4. Verweerder stelt zich op het standpunt dat verzoekster niet meer voldoet
aan de beperking waaronder haar verblijf hier te lande werd toegestaan.
Niet is gebleken dat het onverantwoord zou zijn om verzoekster naar het
land van herkomst te laten terugkeren. Van verregaande inburgering is geen
sprake. Tevens is niet gebleken dat verzoekster zich niet meer in het land
van herkomst staande zou kunnen houden. Mitsdien kan aan verzoekster verblijf
worden geweigerd. Er zijn geen feiten of omstandigheden op grond waarvan
verzoekster om andere klemmende redenen van humanitaire aard verblijf voor
het door verzoekster beoogde doel dient te worden toegestaan.
De weigering om verzoekster voorgezet verblijf toe te staan betekent geen
schending van art. 8 EVRM. Er is sprake van gezinsleven tussen verzoekster
en haar kind en tussen de vader en het kind. Aangezien het kind is toegewezen
aan verzoekster is er sprake van inmenging in het recht op eerbiediging
van het gezinsleven tussen de vader en het kind. Deze inmenging is gerechtvaardigd
in het belang van het economisch welzijn van Nederland en de bescherming
van rechten en vrijheden van anderen. Gelet op de zeer jeugdige leeftijd
kan van het kind worden gevergd dat hij zijn moeder volgt. Niet is gebleken
dat de vader een frequent en regelmatig contact met zijn kind heeft. De
bestaande omgangsregeling is niet bestendig en de vader levert ook geen
bijdrage in de kosten van verzorging en opvoeding van zijn kind. Bijzondere
feiten of omstandigheden waaruit een positieve verplichting voortvloeit
hier te lande verblijf toe te staan doen zich niet voor.

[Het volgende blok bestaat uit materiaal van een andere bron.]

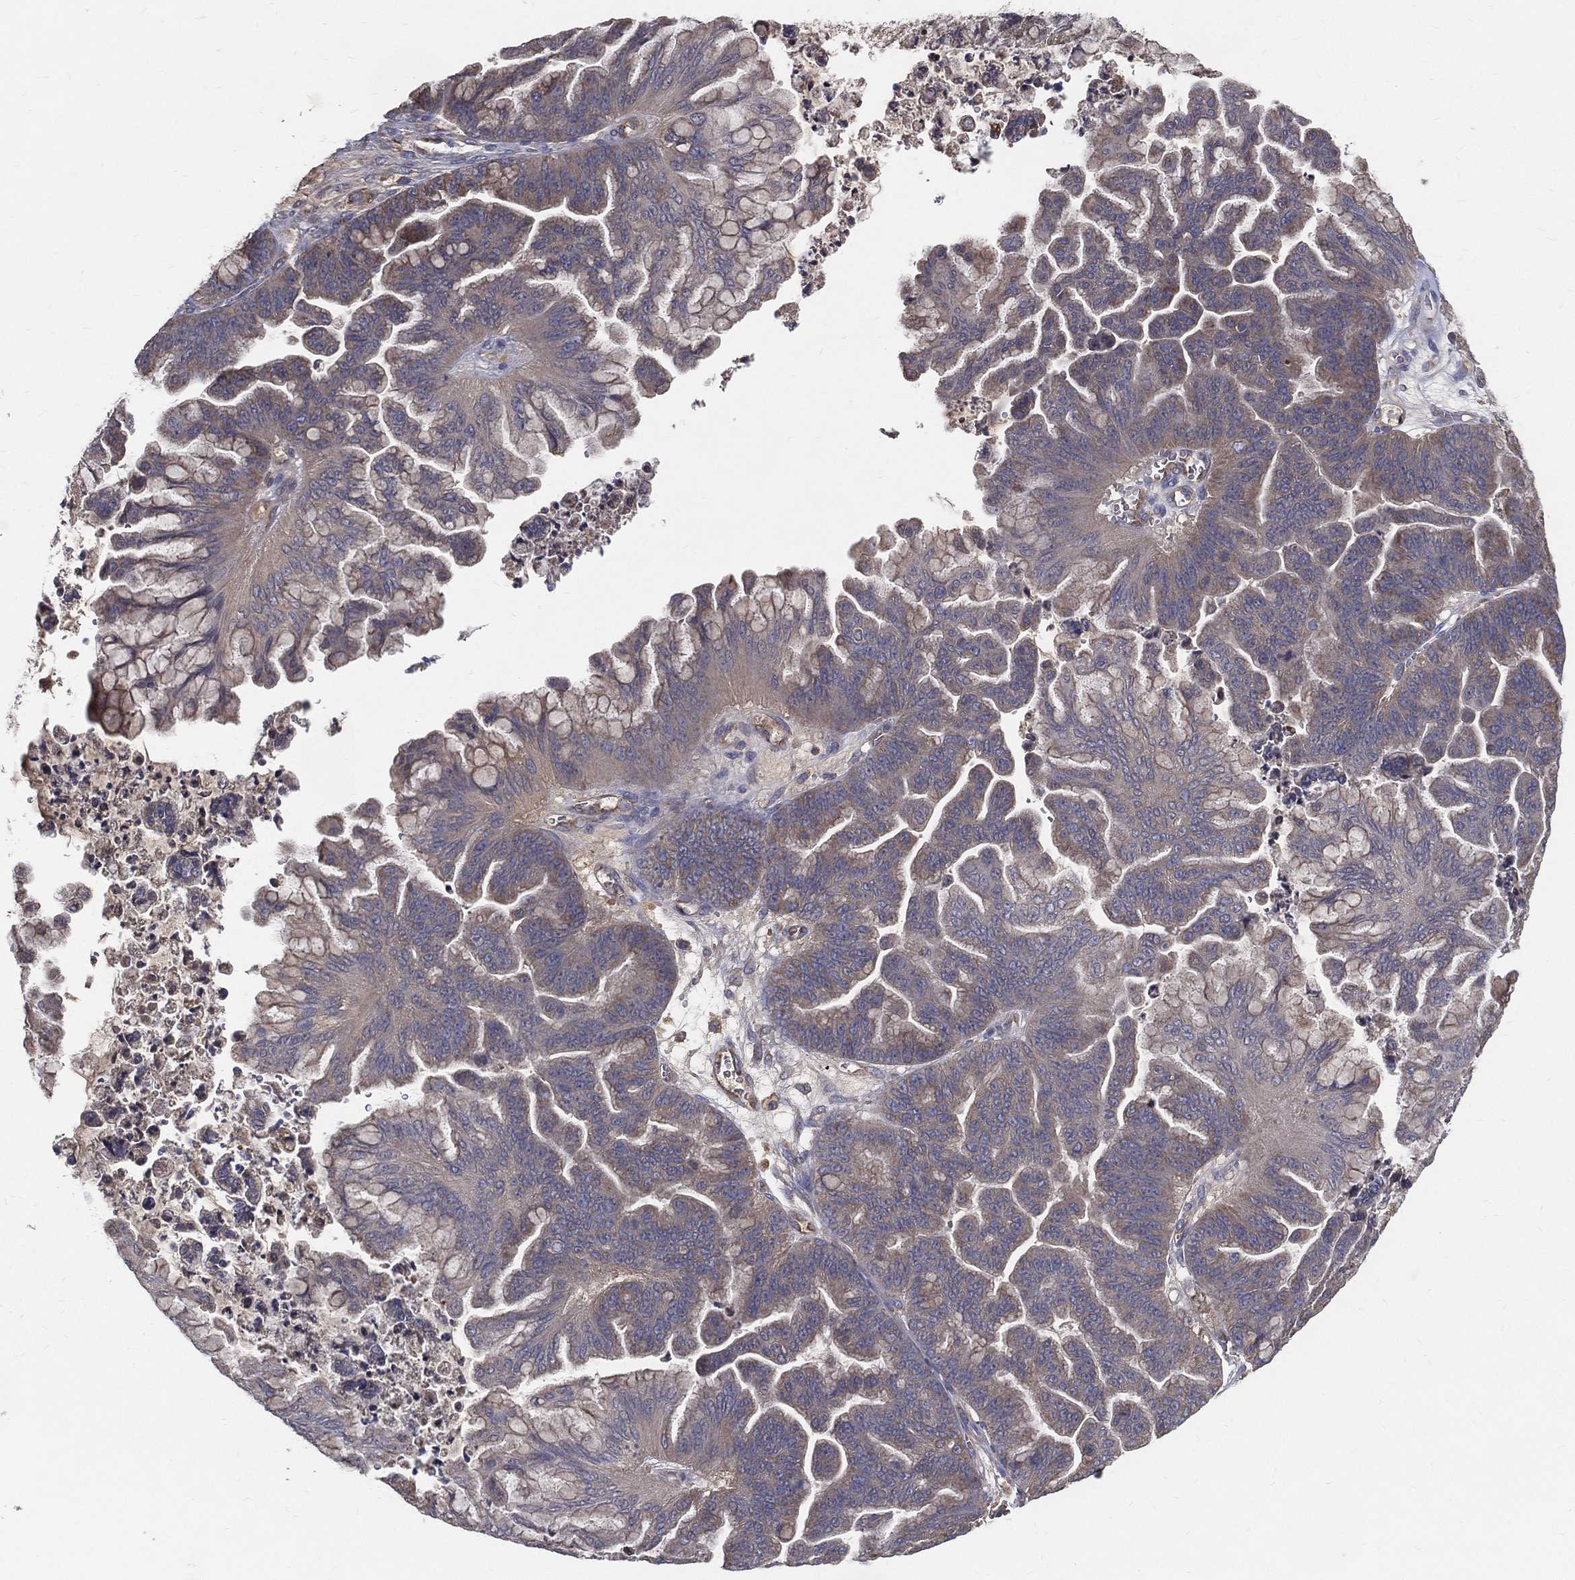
{"staining": {"intensity": "weak", "quantity": "25%-75%", "location": "cytoplasmic/membranous"}, "tissue": "ovarian cancer", "cell_type": "Tumor cells", "image_type": "cancer", "snomed": [{"axis": "morphology", "description": "Cystadenocarcinoma, mucinous, NOS"}, {"axis": "topography", "description": "Ovary"}], "caption": "The immunohistochemical stain labels weak cytoplasmic/membranous positivity in tumor cells of ovarian cancer tissue. (Brightfield microscopy of DAB IHC at high magnification).", "gene": "MT-ND1", "patient": {"sex": "female", "age": 67}}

De president overweegt het volgende.

5. Ingevolge artikel 11 lid 5 Vw kan het verlenen van een vergunning tot
verblijf, evenals de verlenging van een dergelijke vergunning, aan een
vreemdeling worden geweigerd op gronden aan het algemeen belang ontleend.
Hiervan kan, gelet op het bepaalde in artikel 12, aanhef en onder d Vw,
sprake zijn, indien – voor zover hier van belang – niet meer wordt voldaan
aan de beperking die aan de reeds verleende vergunning verbonden is.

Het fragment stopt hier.